語る少年は希望を語りながらも表情は罪を背負う罪人の如き笑みであった。

幸福と幸運に感謝しながら苦しむ姿に呆然としている間に少年は続く言葉を重ねた。




「人かもしれないし物かもしれない。あるいは思い出という事もあるかもしれない。誰かにとっては塵のようなモノかもしれない。それでもヒトには必ず一つは手放せない何かを得る───それをユメと名付けるか愛と名付けるかは人とモノ次第だけどな」




………再び綺麗事だと否定する事は簡単なのだろう。

語る内容も愛だのユメだのを主眼とした精神論。

下らないと蔑む事なんて簡単だった。

簡単だからこそしたくなかった。

本当はそんな事は理解していた。





愛や友情、夢は陳腐だが……その陳腐を否定した時にヒトという種の価値は全て消え去るという事を




嗚呼、なんてお笑い種。

分かりやすい絶望とちっぽけな憎悪を抱えている自分ですら馬鹿らしいと笑ってしまう綺麗事に縋りつきたいと思ってはいるのだ。

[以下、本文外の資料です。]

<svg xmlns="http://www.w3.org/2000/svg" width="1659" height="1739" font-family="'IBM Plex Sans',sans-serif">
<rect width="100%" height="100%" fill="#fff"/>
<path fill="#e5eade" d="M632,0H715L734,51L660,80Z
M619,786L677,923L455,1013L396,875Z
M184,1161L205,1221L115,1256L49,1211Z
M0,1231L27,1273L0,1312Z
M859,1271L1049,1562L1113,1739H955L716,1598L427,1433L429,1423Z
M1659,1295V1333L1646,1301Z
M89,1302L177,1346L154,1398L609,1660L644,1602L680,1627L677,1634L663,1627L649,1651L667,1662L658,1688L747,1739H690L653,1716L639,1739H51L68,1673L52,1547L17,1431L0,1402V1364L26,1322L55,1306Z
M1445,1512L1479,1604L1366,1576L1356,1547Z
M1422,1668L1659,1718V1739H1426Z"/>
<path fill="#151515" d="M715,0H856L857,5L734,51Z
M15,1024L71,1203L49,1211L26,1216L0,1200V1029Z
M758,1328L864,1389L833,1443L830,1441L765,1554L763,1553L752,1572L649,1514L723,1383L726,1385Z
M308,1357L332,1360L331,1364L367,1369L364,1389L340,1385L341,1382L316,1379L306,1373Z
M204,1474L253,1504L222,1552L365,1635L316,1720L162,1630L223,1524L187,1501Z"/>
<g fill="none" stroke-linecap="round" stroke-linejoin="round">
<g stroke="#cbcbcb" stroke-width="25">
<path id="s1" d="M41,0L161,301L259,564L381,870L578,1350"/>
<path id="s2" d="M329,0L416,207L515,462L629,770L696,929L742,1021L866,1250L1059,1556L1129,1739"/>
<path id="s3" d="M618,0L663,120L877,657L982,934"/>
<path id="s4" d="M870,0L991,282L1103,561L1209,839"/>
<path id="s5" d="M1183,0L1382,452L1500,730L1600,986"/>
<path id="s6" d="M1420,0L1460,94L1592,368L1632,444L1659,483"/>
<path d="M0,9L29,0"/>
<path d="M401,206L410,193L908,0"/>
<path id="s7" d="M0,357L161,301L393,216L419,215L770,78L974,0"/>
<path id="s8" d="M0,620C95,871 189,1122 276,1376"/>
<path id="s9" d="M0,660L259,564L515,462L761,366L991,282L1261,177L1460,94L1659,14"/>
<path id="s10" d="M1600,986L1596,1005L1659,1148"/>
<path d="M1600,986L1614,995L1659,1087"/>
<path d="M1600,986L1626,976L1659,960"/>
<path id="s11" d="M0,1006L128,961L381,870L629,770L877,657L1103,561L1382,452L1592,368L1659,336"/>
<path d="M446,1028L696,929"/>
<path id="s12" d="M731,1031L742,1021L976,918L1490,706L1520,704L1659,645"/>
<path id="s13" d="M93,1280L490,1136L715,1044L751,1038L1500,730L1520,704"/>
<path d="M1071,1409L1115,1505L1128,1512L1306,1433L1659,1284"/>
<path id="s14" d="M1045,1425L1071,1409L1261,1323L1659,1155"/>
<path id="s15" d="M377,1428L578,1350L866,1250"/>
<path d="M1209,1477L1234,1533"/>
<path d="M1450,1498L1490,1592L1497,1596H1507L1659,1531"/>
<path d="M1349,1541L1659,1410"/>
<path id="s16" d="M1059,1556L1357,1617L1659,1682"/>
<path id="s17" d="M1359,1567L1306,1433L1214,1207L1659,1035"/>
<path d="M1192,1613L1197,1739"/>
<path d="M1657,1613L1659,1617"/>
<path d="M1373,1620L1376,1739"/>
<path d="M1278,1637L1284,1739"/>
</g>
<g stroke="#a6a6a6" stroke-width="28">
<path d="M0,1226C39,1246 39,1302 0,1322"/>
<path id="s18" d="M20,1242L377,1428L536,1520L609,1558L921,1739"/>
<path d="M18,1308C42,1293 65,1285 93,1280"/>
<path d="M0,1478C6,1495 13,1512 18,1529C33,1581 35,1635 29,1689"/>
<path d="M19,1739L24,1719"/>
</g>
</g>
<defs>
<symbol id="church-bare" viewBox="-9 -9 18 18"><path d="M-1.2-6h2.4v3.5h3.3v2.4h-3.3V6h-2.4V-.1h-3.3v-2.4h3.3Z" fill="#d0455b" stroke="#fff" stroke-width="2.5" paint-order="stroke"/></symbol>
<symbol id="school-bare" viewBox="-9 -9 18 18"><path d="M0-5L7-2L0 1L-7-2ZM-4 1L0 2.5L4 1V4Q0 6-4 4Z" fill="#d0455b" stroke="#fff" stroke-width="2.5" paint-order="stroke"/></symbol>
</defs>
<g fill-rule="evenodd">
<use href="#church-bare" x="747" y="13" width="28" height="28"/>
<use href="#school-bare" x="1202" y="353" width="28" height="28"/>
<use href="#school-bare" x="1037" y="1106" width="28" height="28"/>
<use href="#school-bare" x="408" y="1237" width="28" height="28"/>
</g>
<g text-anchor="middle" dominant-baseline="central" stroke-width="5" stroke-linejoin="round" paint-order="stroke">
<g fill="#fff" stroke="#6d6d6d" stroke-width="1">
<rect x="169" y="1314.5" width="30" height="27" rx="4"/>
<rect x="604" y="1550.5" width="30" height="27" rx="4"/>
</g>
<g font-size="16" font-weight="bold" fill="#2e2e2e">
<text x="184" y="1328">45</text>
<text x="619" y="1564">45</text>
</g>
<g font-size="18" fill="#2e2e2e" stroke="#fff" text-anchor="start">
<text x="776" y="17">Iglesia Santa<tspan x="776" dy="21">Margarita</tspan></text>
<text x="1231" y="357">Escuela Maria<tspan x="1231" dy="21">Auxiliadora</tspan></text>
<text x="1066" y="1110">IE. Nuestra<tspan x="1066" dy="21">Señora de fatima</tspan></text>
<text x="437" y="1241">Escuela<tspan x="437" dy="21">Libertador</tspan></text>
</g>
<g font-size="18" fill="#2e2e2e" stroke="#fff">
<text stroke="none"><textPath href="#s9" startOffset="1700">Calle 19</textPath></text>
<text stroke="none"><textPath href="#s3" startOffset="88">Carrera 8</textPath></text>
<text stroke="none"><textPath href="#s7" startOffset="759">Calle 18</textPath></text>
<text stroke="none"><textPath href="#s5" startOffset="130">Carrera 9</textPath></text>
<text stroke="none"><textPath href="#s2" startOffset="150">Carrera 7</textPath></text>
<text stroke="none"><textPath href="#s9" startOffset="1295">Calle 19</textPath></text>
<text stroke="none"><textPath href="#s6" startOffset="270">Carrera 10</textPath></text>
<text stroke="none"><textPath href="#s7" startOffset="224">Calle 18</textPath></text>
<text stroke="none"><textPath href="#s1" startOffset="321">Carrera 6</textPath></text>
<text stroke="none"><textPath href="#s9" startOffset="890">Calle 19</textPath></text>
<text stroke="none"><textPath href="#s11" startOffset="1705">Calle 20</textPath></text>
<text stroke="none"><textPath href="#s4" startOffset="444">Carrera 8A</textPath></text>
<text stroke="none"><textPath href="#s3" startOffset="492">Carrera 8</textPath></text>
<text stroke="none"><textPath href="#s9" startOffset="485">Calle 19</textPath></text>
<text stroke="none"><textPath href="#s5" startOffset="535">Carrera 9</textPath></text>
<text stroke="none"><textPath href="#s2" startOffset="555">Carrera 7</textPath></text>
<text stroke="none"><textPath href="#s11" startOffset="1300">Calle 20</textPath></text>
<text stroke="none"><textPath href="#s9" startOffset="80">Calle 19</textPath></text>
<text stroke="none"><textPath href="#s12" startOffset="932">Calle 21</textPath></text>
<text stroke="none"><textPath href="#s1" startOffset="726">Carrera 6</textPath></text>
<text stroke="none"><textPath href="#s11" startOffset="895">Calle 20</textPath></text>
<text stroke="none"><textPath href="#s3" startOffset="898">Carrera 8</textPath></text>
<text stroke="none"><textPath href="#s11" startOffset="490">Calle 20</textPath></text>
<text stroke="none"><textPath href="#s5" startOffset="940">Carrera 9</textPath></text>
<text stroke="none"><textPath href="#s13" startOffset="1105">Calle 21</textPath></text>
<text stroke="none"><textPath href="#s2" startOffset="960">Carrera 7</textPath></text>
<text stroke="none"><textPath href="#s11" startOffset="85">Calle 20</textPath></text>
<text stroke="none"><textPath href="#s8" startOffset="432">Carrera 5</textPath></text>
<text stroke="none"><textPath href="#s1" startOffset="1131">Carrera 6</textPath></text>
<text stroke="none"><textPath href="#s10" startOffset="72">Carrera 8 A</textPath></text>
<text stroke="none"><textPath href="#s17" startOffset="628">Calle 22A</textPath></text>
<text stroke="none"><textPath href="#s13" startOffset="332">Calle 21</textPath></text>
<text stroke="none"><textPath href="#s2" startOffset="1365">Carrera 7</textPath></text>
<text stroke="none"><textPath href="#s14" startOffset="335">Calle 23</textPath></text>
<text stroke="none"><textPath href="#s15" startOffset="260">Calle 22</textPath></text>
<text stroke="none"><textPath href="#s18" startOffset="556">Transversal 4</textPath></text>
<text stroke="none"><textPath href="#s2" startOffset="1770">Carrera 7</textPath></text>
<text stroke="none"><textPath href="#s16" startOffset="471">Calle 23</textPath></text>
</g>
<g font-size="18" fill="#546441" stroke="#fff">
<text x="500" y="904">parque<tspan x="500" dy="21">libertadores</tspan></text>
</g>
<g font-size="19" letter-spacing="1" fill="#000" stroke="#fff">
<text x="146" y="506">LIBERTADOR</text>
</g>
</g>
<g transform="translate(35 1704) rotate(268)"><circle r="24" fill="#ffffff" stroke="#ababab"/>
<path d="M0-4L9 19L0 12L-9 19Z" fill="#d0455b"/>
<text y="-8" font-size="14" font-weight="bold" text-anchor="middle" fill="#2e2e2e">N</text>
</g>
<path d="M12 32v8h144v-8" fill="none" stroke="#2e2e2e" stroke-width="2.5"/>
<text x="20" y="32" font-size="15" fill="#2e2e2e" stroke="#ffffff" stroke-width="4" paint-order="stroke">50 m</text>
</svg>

これはもう自嘲するしかないレベルにまで論破されたのだが………当の本人は恐らく気付いていないのだろう。

今までの真剣な顔を消して、何時ものようにこの星では有り得ないどこにでもいる少年のような笑みを浮かべて





「ま、俗っぽい言い方をすればやりたい事、好きな人がいれば大抵の人間は人生を満足するっていう話だ。アイナはどうだ? やりたい事、あるいは好きな人とかいないのか? 恋バナしようぜ!」




言葉通りの俗っぽさについ口を緩めてしまう。

本当にこの人は───私が手に入れる事が出来ないものを簡単に口に出す。

他人事故の無遠慮さに煩わしさを感じなかったとは言えないけど………誰も言ってくれない言葉を言ってくれた事だけは少しだけ感謝もしていた。

その偶然キセキに感謝しながら、私も敢えて笑みを浮かべて少年の話題に乗った。




「あら? でしたら出会った時、私の胸を揉んだ妻帯者のお話はどうなるのでしょうか? どさくさに紛れて更に揉もうとしていましたが恋バナではなく修羅場をお望みで?」


「落ち着くんだガール。アレはそう………こう………いや、確かこんな感じで……」


「虚空を揉みしだくの止めませんか?」




ううむ、と唸る馬鹿を見ていると自然と笑みを浮かべれる。

同情も無ければ崇めもしない接し方がどれ程気楽であったか。





───嗚呼、もしかしたら




自分の人生に踏ん切りをつける為に少年はソラから来た天の使いのようなものなのかもしれない。

………それならば、今まで呪う事しか出来なかった相手に多少は感謝してもいい。

下手な救いよりも希望を見る事なく済むなんて所が最高だ。

だから私は笑った。





この星で見せるつもりは無い笑みを………どこかから来た異邦の少年に見せる




先程の馬鹿げた笑い話のような思い出の一つに笑うのが下手糞な少女が居た、と思ってくれたならばいいなぁ、と思って。